La réitération de la vente de la monnaie a entraîné un hommage appelé monnaie forera. Toutefois, la situation ne s'est pas arrêtée là. Le monarque a attendu le délai d'exécution, mais a exigé de nouvelles collectes sous la menace d'un retour à l'équilibre de la monnaie. La résistance populaire et la lutte entre le roi et le conseil ont conduit à une discussion sérieuse sur la question de la taxe à l'amicus complet, où ces conseils, particulièrement touchés par l'arbitraire financier, ont voulu être présents.

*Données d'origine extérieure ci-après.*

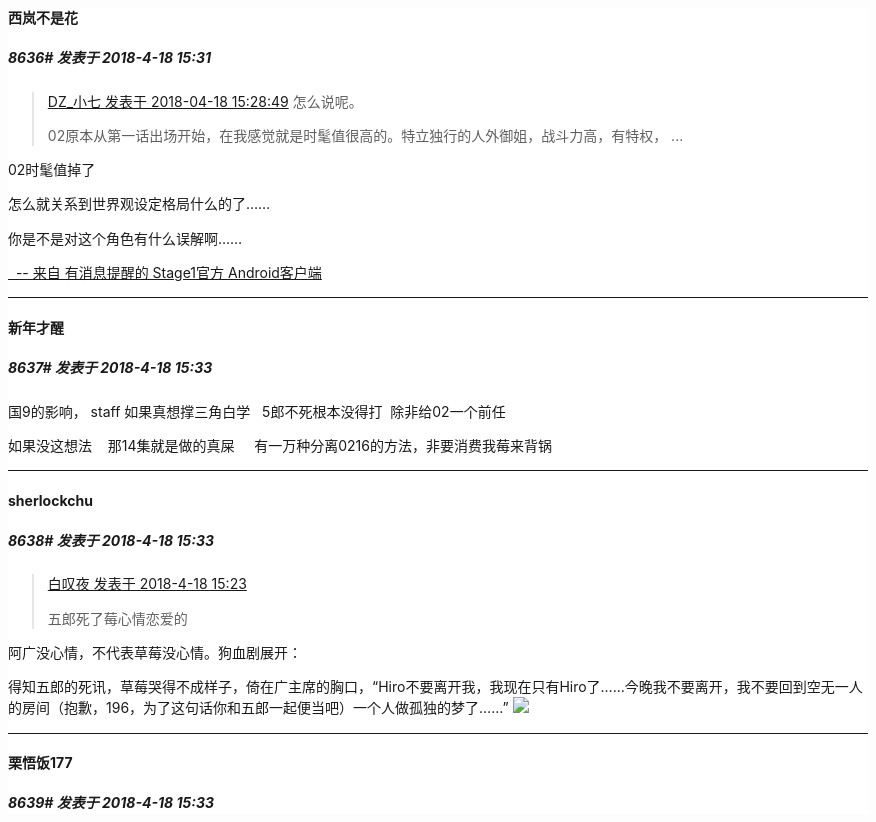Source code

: ####  西岚不是花  
##### 8636#       发表于 2018-4-18 15:31



<blockquote><a href="httphttps://bbs.saraba1st.com/2b/forum.php?mod=redirect&amp;goto=findpost&amp;pid=39282493&amp;ptid=1628823" target="_blank">DZ_小七 发表于 2018-04-18 15:28:49</a>
怎么说呢。

02原本从第一话出场开始，在我感觉就是时髦值很高的。特立独行的人外御姐，战斗力高，有特权， ...</blockquote>02时髦值掉了

怎么就关系到世界观设定格局什么的了……

你是不是对这个角色有什么误解啊……

[  -- 来自 有消息提醒的 Stage1官方 Android客户端](https://www.coolapk.com/apk/140634)







*****

####  新年才醒  
##### 8637#       发表于 2018-4-18 15:33




国9的影响， staff 如果真想撑三角白学   5郎不死根本没得打  除非给02一个前任


如果没这想法    那14集就是做的真屎     有一万种分离0216的方法，非要消费我莓来背锅







*****

####  sherlockchu  
##### 8638#       发表于 2018-4-18 15:33



<blockquote><a href="httphttps://bbs.saraba1st.com/2b/forum.php?mod=redirect&amp;goto=findpost&amp;pid=39282436&amp;ptid=1628823" target="_blank">白叹夜 发表于 2018-4-18 15:23</a>

五郎死了莓心情恋爱的</blockquote>
阿广没心情，不代表草莓没心情。狗血剧展开：


得知五郎的死讯，草莓哭得不成样子，倚在广主席的胸口，“Hiro不要离开我，我现在只有Hiro了……今晚我不要离开，我不要回到空无一人的房间（抱歉，196，为了这句话你和五郎一起便当吧）一个人做孤独的梦了……” <img src="https://static.saraba1st.com/image/smiley/face2017/066.png" referrerpolicy="no-referrer"> 







*****

####  栗悟饭177  
##### 8639#       发表于 2018-4-18 15:33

Pour ces citoyens, les raisons économiques ont rejoint la curie, transformant les Cortès avec pour objectif principal le taux d'imposition.

II. Nature et compétences

Corps en nombre : Tribunaux consultatifs ou assemblée limitant le pouvoir royal ?

Les Cortès de Castille ont fait l'objet de débats : dans quelle mesure étaient-elles une assemblée qui contrôlait et limitait le pouvoir royal, ou plutôt un simple organe consultatif auprès du monarque ?

Une telle approche a été résolue selon trois positions principales :

  • 1) Marina Martinez : pour qui les Cortès de Castille-León, en légiférant conjointement avec le monarque, maîtrisaient la puissance et incarnaient une forme de souveraineté au Moyen Âge.
  • 2) Colmeiro : à la fin du XIXe siècle, il a soutenu que ces réunions n'étaient qu'un organe consultatif modeste, une interprétation rénovée et construite aujourd'hui.
  • 3) Rejet d'un rôle mineur : certains rejettent l'idée que les tribunaux de Castille n'avaient qu'un rôle de conseil ou d'outil entre les mains des monarques.

Les Cortès de Castille ont été en mesure de limiter le pouvoir royal, tant par leur autorité légale que par les événements réels et les tensions politiques. D'un point de vue juridique, Valdeavellano a souligné que le Parlement, à travers des pétitions et des plaintes, vérifiait la performance des monarques et légiférait avec eux. Le roi ne pouvait abroger seul les lois, les chartes et les règlements en vigueur, et ne pouvait réclamer un hommage spécial sans l'approbation de l'assemblée.

La thèse de Pérez-Prendergast explique, enfin, que les tribunaux étaient simplement une assemblée consultative, dont les membres fournissaient des conseils en réponse à une exigence régionale qui concernait tous les sujets.